I don't think that's the case with the proposals in this PR. There's a risk that a valid v1.0 event wouldn't be valid as a v1.1 event, but that bothers me less - because the existing events could still flow through systems which are upgraded to be aware of 1.1.
Your example is an interesting one because (w/o proof) I kind of wonder how realistic it is since if we decide that we need "foo" added as an optional attribute you'd think that the odds of it being a different type (or at least a different set of valid chars) than the extension would be pretty low.
I agree that it's reasonably unlikely - but I'd still like to eliminate that risk if possible.
Per discussion; regarding X- https://datatracker.ietf.org/doc/html/rfc6648
The more I think about my C compiler comparison the more I like it :-) because for the most part there aren't versions involved - it's just "cc myapp.c" and so I think looking at how people deal with that might be a fair comparison.
If my compiler defines an extension that eventually conflicts with the standard C lang definition, then when I upgrade my compiler (assuming they change things to be compliant) then my code will most likely not compile cleanly - no promise that an old program will work with the latest (or different C) compiler if I use extensions.

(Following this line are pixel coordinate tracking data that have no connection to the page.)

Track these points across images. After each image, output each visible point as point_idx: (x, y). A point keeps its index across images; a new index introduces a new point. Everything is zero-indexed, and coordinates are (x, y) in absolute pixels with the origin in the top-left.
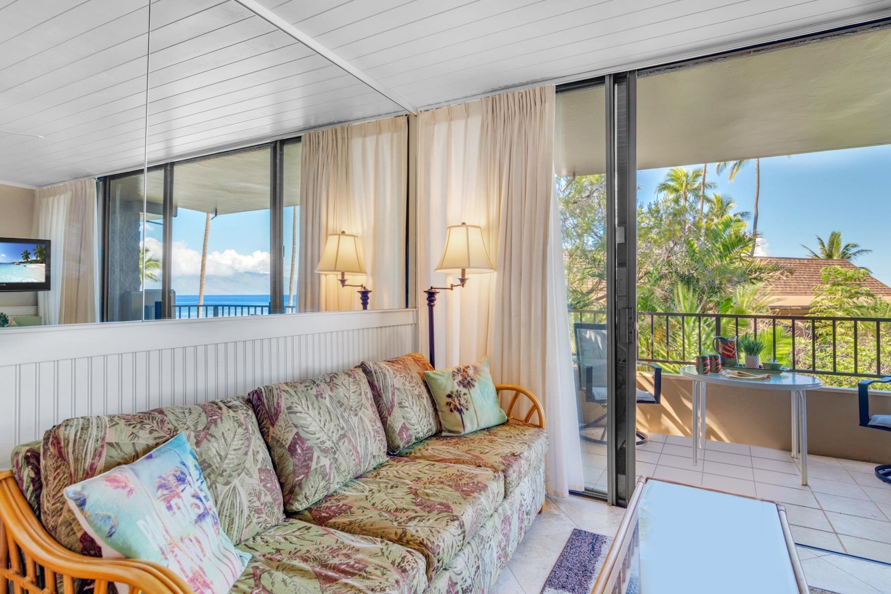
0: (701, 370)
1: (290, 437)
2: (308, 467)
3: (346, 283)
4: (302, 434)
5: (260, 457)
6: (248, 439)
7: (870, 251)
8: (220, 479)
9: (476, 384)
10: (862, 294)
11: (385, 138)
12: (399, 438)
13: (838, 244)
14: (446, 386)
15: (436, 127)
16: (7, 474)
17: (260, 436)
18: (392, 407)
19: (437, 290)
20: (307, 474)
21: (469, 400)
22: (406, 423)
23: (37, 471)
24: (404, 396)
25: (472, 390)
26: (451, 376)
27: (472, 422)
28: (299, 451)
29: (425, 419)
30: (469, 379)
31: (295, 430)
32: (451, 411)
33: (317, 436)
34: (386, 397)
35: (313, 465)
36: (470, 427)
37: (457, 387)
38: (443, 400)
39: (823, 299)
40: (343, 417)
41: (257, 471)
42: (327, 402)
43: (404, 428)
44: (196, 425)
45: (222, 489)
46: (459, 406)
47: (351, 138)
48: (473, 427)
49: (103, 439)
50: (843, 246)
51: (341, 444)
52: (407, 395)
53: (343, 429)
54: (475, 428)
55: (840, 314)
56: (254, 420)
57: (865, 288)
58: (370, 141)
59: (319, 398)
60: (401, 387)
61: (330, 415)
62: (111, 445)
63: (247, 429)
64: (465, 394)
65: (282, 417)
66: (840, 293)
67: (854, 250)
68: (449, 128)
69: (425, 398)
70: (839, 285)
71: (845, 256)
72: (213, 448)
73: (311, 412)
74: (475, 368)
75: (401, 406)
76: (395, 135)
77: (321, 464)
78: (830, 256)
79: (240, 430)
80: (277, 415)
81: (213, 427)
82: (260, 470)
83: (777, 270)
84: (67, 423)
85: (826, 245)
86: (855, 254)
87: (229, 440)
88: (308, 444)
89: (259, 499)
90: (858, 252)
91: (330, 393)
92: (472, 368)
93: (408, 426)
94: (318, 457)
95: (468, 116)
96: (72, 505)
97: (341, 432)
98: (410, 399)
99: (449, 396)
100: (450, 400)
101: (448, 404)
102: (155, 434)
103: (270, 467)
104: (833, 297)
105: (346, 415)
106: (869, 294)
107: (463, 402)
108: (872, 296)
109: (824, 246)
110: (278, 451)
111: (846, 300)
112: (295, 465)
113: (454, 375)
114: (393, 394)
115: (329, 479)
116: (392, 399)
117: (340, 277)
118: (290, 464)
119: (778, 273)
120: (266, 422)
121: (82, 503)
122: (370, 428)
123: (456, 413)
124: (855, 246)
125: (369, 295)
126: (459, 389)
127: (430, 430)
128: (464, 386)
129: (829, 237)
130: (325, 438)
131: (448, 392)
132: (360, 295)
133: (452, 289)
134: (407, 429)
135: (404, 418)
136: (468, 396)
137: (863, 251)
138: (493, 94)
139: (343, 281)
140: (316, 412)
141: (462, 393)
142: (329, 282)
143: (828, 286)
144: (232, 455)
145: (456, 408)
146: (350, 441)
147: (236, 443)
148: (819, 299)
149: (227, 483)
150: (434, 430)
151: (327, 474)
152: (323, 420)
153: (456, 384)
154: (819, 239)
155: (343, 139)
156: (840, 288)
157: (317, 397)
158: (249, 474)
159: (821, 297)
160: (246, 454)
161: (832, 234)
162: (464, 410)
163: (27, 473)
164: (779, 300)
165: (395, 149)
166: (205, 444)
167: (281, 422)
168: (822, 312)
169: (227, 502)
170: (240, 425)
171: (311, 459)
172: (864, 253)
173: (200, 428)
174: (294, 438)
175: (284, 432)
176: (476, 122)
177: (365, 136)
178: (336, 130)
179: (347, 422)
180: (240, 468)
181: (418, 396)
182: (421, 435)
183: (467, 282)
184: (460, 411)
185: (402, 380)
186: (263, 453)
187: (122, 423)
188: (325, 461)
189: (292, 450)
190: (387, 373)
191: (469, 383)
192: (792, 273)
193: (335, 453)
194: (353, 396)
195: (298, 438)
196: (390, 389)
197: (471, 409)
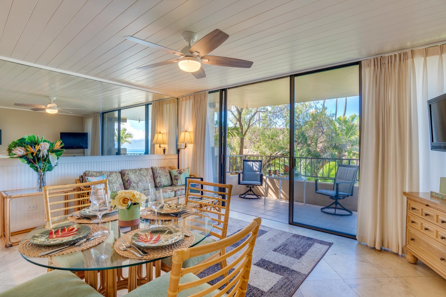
1: (127, 179)
2: (130, 185)
3: (161, 147)
4: (130, 179)
5: (120, 182)
6: (118, 178)
8: (111, 183)
9: (183, 174)
11: (172, 105)
12: (158, 184)
14: (175, 174)
15: (183, 102)
16: (79, 179)
17: (121, 178)
18: (157, 177)
19: (180, 149)
20: (130, 186)
22: (160, 181)
23: (83, 178)
24: (161, 175)
25: (181, 175)
27: (180, 182)
28: (129, 182)
29: (167, 181)
30: (181, 172)
31: (128, 178)
32: (175, 180)
33: (133, 180)
34: (156, 175)
35: (131, 185)
36: (179, 184)
37: (177, 174)
38: (173, 177)
40: (141, 177)
41: (119, 184)
42: (137, 174)
43: (160, 182)
44: (107, 174)
45: (111, 185)
47: (164, 104)
48: (180, 184)
49: (92, 174)
51: (139, 182)
52: (162, 175)
53: (140, 179)
54: (181, 184)
56: (120, 175)
58: (168, 105)
59: (136, 173)
60: (161, 173)
61: (137, 176)
62: (93, 175)
63: (118, 176)
64: (179, 176)
65: (126, 175)
68: (186, 102)
69: (168, 176)
72: (110, 178)
73: (133, 175)
74: (184, 170)
75: (160, 177)
76: (174, 104)
77: (134, 185)
79: (116, 176)
80: (125, 175)
81: (111, 175)
82: (120, 184)
84: (87, 171)
87: (114, 178)
88: (131, 181)
89: (119, 189)
91: (139, 172)
92: (183, 169)
93: (161, 182)
94: (133, 184)
95: (190, 100)
96: (86, 179)
97: (139, 180)
98: (163, 176)
99: (175, 176)
100: (175, 177)
101: (174, 178)
102: (100, 174)
103: (122, 184)
105: (142, 177)
107: (178, 178)
110: (124, 181)
112: (128, 184)
113: (177, 171)
114: (158, 174)
115: (135, 188)
116: (158, 175)
117: (159, 145)
118: (126, 184)
120: (123, 176)
121: (87, 179)
122: (149, 180)
123: (176, 180)
125: (166, 150)
126: (178, 174)
127: (169, 184)
128: (179, 174)
130: (135, 180)
132: (163, 150)
133: (185, 149)
134: (160, 183)
135: (160, 180)
136: (180, 176)
138: (194, 93)
139: (160, 147)
140: (134, 175)
142: (157, 146)
144: (114, 180)
145: (176, 179)
146: (142, 182)
147: (115, 178)
149: (112, 184)
150: (170, 184)
151: (134, 187)
152: (135, 177)
153: (177, 173)
155: (161, 105)
157: (135, 172)
158: (117, 184)
160: (117, 180)
162: (178, 180)
163: (81, 179)
165: (174, 108)
166: (109, 177)
167: (125, 176)
169: (112, 188)
170: (117, 175)
171: (131, 184)
173: (108, 175)
174: (128, 179)
175: (126, 178)
176: (192, 101)
177: (167, 104)
178: (160, 102)
179: (142, 178)
180: (115, 183)
181: (166, 176)
182: (165, 185)
183: (187, 147)
184: (177, 180)
185: (161, 171)
186: (121, 181)
187: (95, 172)
188: (135, 185)
189: (127, 181)
190: (157, 169)
193: (137, 184)
194: (145, 173)
195: (128, 180)
196: (157, 173)
197: (180, 179)
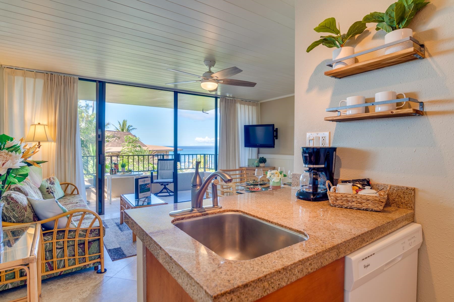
0: (112, 173)
7: (136, 129)
9: (55, 183)
10: (138, 146)
13: (126, 125)
14: (45, 186)
21: (55, 189)
25: (55, 185)
26: (46, 182)
27: (57, 196)
30: (52, 182)
32: (49, 193)
37: (49, 185)
38: (45, 190)
39: (125, 149)
46: (52, 191)
50: (127, 126)
55: (131, 154)
57: (138, 144)
64: (53, 187)
66: (131, 146)
67: (131, 128)
70: (130, 143)
71: (128, 130)
74: (53, 178)
78: (123, 130)
83: (114, 137)
85: (121, 124)
86: (131, 130)
90: (133, 129)
99: (48, 188)
100: (48, 190)
104: (128, 147)
106: (140, 147)
107: (53, 190)
108: (141, 147)
109: (121, 126)
111: (133, 149)
113: (47, 181)
119: (115, 139)
123: (51, 194)
124: (131, 126)
128: (52, 185)
129: (122, 122)
131: (47, 187)
137: (134, 128)
141: (52, 187)
143: (127, 143)
145: (51, 192)
148: (123, 149)
154: (119, 122)
156: (131, 144)
159: (125, 148)
161: (124, 121)
162: (54, 192)
164: (110, 149)
168: (125, 153)
172: (134, 129)
184: (52, 193)
191: (53, 183)
192: (119, 138)
197: (56, 192)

That's just the risk of defining and using extensions.
TBH this is partially why I sometimes wish we didn't have a version string at all - it gives a false sense of security. Kind of like how we tell people "if you stick with the Kubernetes resources your app is 100% portable" or the "v1" part of the of the K8s version strings guarantee compatibility :-)
On the Sept 1 call we agreed to close this for now but really put it "on hold" until we have a concrete need to address. Jon will keep the branch around for people to read if they want.